Dark chocolate is good for you as flavonols, natural compounds in the cocoa bean, have neuro-protective effects. Therefore, they improve blood flow to the brain, especially the hippocampus that controls memory and becomes less efficient as we age*. Apparently flavonols also help to maintain heart health.
Apparently the effect is more pronounced in women and can help those who have had a bad night’s sleep.
A 50g bar of dark chocolate (at least 70% cocoa) contains the same concentration of flavonols as two glasses of red wine, six apples or seven onions. Future You, supplements manufacturer, has developed what has been dubbed a ‘chocolate pill’, Blood Flow+ which contains CocoActiv, a highly potent cocoa flavanol extract. This is equivalent to a giant bar of chocolate but only has five calories. CocoActiv, the active ingredient in Blood Flow+ has been officially recognised by the European Food Safety Authority following studies which show that the high-quality cocoa flavanols help to maintain the flexibility of blood vessels and contribute to normal blood flow and circulation.
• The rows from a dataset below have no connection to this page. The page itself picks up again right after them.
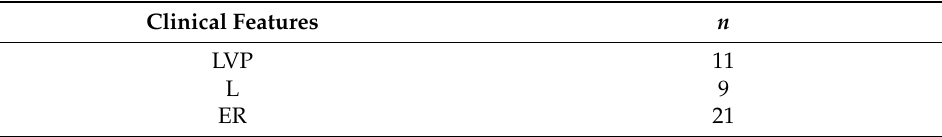
Table 3. Clinical appearance of biopsied lesions ( n =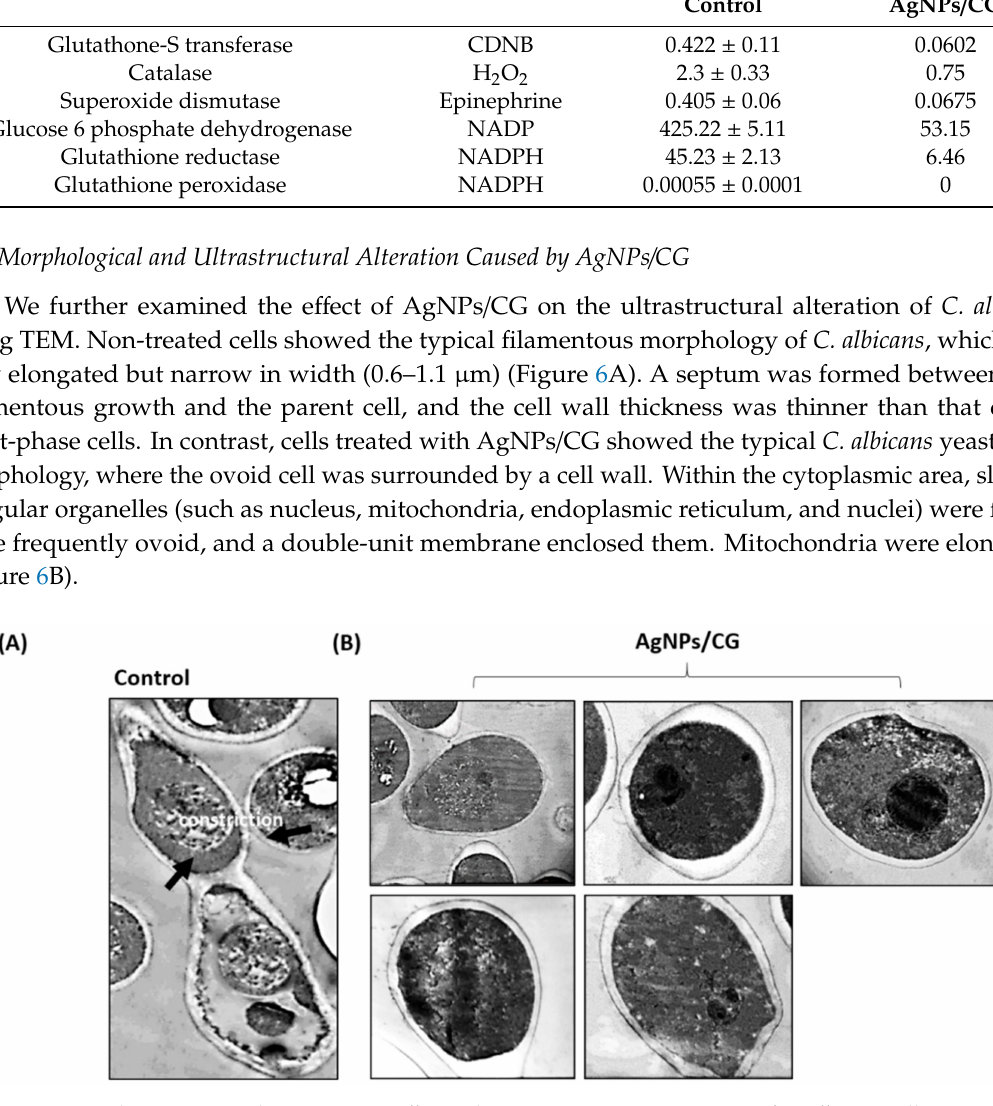
Figure 6. Ultrastructure alteration in C. albicans by AgNPs / CG. TEM images of C. albicans cells treated with AgNPs. ( A ) Yeasts without treatment showing the typical filamentous morphology of C. albicans , which was very elongated but narrow in width (0.6–1.1 µ m). ( B ) Yeast after treatment showing the typical C. albicans yeast form morphology, where the ovoid cell was surrounded by a cell wall after 24 h of incubation and treatment with AgNPs / CG (50 µ g / mL AgNPs + 200 µ g / mL plant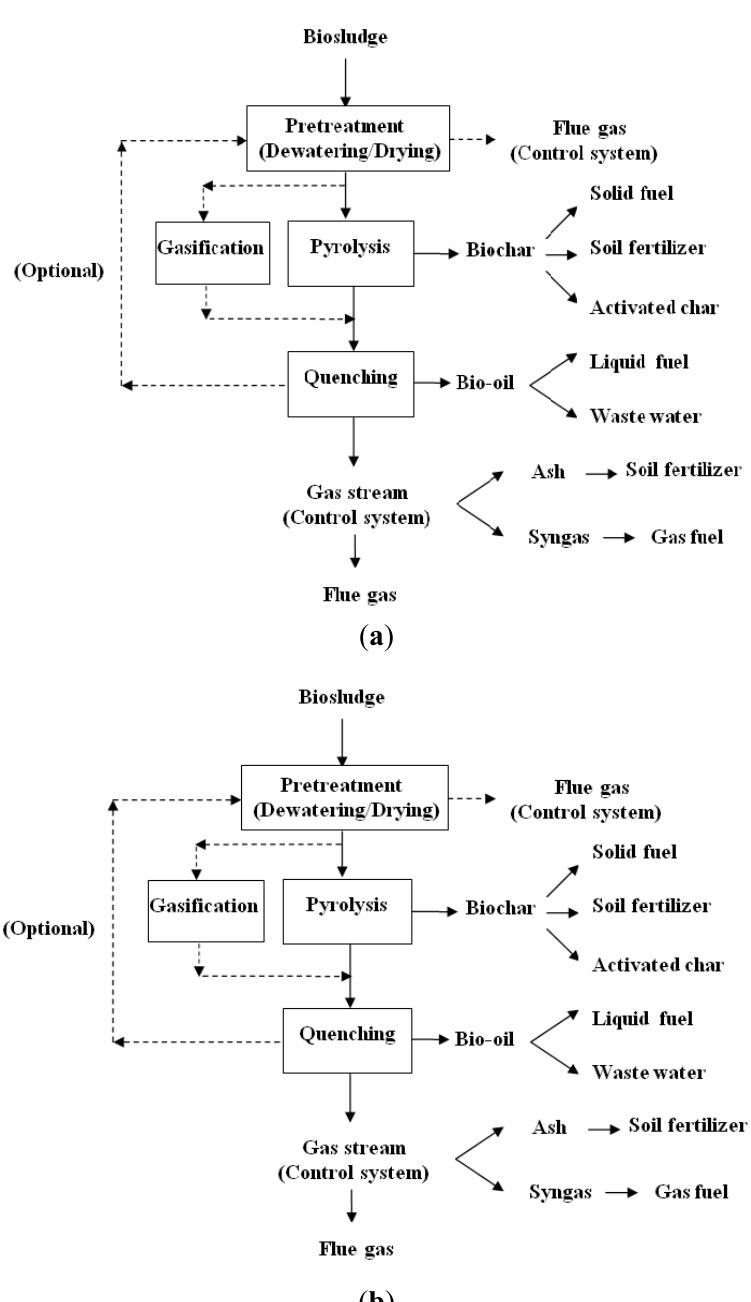
Figure 1. Conceptual flowchart of biosludge utilization using thermochemical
Milk chocolate is not as high in cocoa but is much higher in sugar, so it does not have the same effect. But the health warning is that chocolate contains fat so it will also help you to gain weight, if you don’t stick to the moderate amount of two or three squares a day. And it contains caffeine so too much too late in the day can have the opposite effect and stop you sleeping.
In the past, research at Harvard Medical School showed that cocoa flavanols can lower blood pressure by producing nitric oxide in the body, with benefits equal to that of aspirin. Similarly flavanols can improve the cardiovascular system and prevent heart disease, and deep vein thrombosis, which can occur when you fly.
One of the other chemical compounds in chocolate is phenylethylamine, which is a stimulant similar to dopamine and adrenaline in the body. It is said to induce the feelings of falling in love, so maybe that’s why chocolate is so popular!